**TEXT UNDER STUDY**
»»

Those are all technicalities, and don’t apply to individuals. None of it, in reality, is the measure of cognitive development. Or emotional maturity. It’s just a date on a piece of paper that sets a standard to provide some common rights for all citizens.
So meanwhile, Sarah’s finding the real balance of what she wants to do on her own, and what she wants to share with us, her family.
And I’m learning to step back. Hold my breath. Wait.
I’ve done it before – let go as a child journeyed where I couldn’t follow — in different, more permanent ways, when my youngest child Jessie died.
Trust me that Sarah’s coming and going, her impending departure to college, and my own acclimation to being the parent of a grown daughter, is not the same. It is a separate and equally important experience. This way of letting go is a healthy and natural step for all mothers and children.
Natural. Also, messy. Imperfect. Sometimes heart-breaking. Other times exhausting. Exhilarating, for each of us, in different ways. Always a work in progress, as boundaries and expectations change. Hard to do. Yet desirable.
For each of us, her departures and returns are steps in a bigger journey. The transformation toward a different, more mature relationship.
I believe … I hope … that we will be mother and daughter, but also friends, on the other side of this evolution, this change, this transition. There’s so much I admire and respect about my daughter. Conversations we’ve already had. Others I hope we’ll have. Experiences we have shared, and others yet to come.
So when she came home yesterday? Well, Chris was stationed in the car in the parking lot, while I was in the airport, looking for Sarah. Sarah and I somehow missed each other, and she found dad first. Loaded her bags into the car. By the time I got back, everyone was buckled in place, ready to go home.

««

**MATERIAL SHOWN**
»»

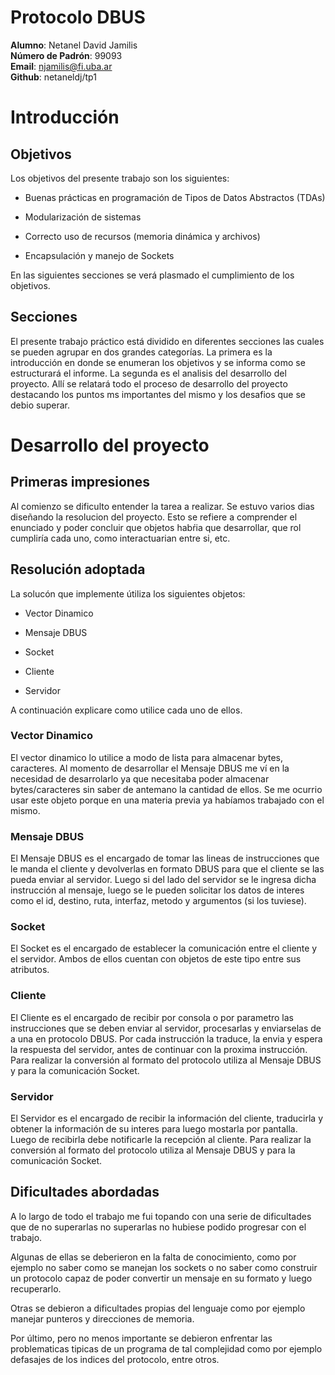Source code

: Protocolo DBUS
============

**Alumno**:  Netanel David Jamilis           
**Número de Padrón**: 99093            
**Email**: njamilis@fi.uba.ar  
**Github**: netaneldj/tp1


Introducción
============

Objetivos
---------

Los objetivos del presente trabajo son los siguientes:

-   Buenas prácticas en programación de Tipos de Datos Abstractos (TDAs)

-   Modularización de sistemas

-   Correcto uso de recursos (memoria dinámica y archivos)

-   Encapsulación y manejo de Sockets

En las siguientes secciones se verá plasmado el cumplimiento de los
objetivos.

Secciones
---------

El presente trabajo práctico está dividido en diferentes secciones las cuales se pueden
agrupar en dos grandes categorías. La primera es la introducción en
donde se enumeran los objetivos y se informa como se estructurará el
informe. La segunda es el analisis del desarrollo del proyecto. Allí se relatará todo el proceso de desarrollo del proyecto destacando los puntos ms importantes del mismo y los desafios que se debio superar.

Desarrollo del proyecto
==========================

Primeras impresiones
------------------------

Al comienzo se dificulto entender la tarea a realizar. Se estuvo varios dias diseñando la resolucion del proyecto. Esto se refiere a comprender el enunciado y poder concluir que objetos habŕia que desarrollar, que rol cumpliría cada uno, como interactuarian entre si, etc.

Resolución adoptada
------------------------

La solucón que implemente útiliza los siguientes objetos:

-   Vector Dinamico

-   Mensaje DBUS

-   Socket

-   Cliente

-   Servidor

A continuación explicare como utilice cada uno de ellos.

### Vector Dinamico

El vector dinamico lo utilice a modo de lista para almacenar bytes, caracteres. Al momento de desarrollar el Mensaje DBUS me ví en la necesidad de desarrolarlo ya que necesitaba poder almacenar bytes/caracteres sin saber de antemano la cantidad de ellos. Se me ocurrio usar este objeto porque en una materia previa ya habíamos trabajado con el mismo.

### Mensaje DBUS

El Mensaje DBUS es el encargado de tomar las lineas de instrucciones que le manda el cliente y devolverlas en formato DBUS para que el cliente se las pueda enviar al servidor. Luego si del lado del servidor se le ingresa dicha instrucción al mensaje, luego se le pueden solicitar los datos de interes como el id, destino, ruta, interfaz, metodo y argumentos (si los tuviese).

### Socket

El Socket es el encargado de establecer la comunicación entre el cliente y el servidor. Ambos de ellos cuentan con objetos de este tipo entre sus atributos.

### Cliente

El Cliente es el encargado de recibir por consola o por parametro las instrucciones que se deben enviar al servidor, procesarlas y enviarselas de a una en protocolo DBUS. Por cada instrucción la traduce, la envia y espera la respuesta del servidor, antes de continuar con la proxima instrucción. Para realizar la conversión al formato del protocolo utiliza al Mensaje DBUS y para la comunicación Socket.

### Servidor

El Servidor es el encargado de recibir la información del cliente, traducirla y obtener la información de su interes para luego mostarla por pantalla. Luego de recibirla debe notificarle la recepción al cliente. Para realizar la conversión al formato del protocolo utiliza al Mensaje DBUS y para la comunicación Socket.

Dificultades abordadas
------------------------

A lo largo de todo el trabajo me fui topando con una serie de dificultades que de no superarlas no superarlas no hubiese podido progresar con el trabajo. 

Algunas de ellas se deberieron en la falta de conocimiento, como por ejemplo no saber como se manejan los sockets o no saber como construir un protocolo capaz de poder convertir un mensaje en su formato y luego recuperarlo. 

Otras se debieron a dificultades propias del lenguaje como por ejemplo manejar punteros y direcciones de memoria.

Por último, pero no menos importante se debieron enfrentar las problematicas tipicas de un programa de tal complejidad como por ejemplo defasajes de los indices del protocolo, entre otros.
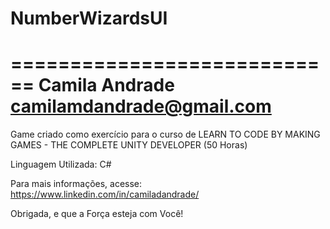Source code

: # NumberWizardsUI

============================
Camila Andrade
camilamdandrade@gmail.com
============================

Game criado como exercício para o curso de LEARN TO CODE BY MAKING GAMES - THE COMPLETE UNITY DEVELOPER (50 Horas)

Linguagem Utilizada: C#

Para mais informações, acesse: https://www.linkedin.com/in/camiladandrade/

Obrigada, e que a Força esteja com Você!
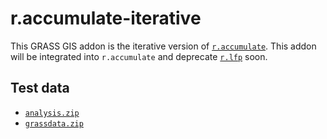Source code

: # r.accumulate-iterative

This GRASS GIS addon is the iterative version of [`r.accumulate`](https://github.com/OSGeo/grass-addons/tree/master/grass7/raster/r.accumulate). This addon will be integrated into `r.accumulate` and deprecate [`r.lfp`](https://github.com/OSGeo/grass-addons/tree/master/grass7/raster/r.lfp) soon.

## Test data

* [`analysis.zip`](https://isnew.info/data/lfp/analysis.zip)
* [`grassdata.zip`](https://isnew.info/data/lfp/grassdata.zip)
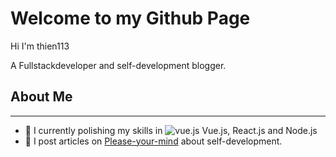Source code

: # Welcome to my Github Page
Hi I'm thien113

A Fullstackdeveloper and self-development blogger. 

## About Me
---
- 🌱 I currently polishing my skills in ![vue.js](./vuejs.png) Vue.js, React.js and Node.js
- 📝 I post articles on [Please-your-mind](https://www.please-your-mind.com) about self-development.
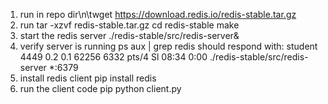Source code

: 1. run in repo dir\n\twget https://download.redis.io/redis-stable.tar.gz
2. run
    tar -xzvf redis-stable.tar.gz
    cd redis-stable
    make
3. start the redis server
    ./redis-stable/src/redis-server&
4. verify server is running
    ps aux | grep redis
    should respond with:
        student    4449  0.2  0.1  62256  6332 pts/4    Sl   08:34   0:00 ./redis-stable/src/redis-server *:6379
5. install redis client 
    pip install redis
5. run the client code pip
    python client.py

««
»»

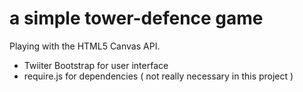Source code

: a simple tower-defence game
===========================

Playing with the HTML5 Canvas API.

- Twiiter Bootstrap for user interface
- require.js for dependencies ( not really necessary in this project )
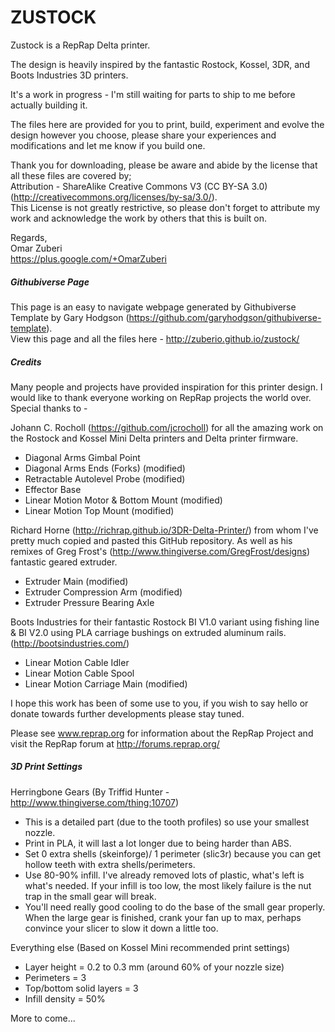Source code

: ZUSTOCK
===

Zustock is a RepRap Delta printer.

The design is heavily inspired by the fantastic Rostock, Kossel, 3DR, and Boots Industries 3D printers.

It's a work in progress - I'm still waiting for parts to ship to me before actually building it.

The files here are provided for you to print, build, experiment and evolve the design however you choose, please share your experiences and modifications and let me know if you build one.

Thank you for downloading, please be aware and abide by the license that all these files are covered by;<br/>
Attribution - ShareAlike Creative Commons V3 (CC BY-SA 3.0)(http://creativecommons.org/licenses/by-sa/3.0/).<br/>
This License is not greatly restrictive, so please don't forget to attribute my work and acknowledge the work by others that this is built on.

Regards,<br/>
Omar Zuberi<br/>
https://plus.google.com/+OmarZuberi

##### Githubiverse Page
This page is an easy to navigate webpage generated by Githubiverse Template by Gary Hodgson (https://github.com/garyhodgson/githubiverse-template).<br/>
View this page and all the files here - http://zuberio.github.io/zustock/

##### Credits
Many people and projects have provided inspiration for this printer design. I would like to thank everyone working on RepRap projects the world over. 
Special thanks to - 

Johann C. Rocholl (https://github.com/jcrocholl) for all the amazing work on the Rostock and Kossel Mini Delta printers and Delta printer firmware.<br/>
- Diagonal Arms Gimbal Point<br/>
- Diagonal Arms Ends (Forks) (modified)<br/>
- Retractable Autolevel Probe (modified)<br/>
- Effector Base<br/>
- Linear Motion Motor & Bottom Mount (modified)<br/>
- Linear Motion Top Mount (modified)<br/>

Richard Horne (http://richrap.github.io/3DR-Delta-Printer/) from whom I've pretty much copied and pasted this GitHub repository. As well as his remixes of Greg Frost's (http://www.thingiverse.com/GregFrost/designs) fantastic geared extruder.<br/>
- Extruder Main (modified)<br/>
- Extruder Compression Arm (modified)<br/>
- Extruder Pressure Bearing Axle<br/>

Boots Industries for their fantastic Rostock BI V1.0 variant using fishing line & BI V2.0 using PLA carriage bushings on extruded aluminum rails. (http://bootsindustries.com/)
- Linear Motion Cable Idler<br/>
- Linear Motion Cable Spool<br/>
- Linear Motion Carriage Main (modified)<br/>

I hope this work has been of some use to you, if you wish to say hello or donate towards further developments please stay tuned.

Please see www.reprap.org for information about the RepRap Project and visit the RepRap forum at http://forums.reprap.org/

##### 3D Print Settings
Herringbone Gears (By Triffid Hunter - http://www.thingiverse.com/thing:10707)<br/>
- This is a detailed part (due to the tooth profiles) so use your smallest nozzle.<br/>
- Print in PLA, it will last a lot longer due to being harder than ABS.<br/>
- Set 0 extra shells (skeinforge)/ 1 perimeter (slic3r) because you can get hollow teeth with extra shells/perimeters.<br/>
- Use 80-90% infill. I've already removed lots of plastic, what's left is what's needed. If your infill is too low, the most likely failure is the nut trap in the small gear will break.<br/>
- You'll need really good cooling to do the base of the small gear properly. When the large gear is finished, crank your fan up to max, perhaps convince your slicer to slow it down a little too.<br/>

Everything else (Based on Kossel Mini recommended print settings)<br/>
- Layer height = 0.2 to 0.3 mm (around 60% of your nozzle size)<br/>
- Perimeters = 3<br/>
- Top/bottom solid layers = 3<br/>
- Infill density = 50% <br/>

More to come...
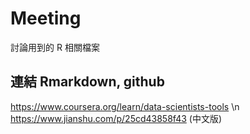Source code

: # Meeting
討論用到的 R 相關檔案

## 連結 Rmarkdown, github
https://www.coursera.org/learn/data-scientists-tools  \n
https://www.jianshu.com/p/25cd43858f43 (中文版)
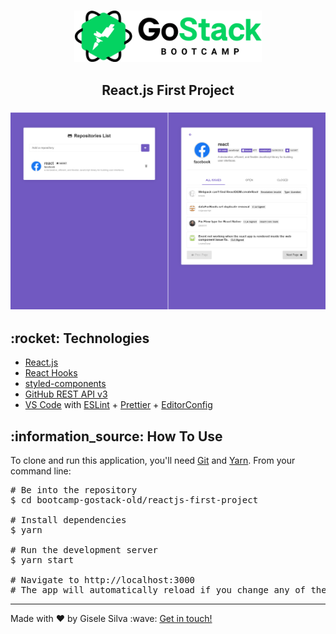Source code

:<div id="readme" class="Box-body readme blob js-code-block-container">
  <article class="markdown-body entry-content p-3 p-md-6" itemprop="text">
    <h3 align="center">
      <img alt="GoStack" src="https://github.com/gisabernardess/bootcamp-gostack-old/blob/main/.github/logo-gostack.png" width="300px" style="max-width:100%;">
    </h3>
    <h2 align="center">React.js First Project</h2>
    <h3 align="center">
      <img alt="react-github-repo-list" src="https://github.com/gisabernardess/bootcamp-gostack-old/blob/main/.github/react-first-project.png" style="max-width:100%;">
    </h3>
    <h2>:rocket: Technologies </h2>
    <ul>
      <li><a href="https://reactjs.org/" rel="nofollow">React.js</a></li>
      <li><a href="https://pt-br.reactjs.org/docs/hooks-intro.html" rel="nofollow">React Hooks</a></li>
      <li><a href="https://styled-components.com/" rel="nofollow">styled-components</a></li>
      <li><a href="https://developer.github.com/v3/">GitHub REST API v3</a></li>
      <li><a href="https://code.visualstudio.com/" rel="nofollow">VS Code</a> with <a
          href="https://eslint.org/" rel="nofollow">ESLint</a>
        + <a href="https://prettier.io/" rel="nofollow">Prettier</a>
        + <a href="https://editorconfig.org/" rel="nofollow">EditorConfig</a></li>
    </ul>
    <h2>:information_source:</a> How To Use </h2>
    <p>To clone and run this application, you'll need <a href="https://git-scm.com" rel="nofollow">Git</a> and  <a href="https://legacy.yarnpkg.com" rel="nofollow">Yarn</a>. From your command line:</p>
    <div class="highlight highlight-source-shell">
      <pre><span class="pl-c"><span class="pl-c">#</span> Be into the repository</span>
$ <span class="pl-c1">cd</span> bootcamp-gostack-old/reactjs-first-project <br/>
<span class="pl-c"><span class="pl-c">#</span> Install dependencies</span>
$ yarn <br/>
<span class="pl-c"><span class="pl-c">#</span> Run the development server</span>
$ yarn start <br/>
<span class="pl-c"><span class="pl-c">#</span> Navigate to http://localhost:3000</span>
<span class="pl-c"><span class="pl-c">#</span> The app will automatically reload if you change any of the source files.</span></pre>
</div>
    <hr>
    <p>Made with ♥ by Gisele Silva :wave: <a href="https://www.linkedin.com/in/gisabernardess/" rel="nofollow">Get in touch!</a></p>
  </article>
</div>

««

**EXERCISE BRIEF**
Print the passage of the essay on letting go of a grown daughter from "I’ve done it" up to and including "more mature relationship.", word for word.

**EXERCISE RESPONSE**
I’ve done it before – let go as a child journeyed where I couldn’t follow — in different, more permanent ways, when my youngest child Jessie died.
Trust me that Sarah’s coming and going, her impending departure to college, and my own acclimation to being the parent of a grown daughter, is not the same. It is a separate and equally important experience. This way of letting go is a healthy and natural step for all mothers and children.
Natural. Also, messy. Imperfect. Sometimes heart-breaking. Other times exhausting. Exhilarating, for each of us, in different ways. Always a work in progress, as boundaries and expectations change. Hard to do. Yet desirable.
For each of us, her departures and returns are steps in a bigger journey. The transformation toward a different, more mature relationship.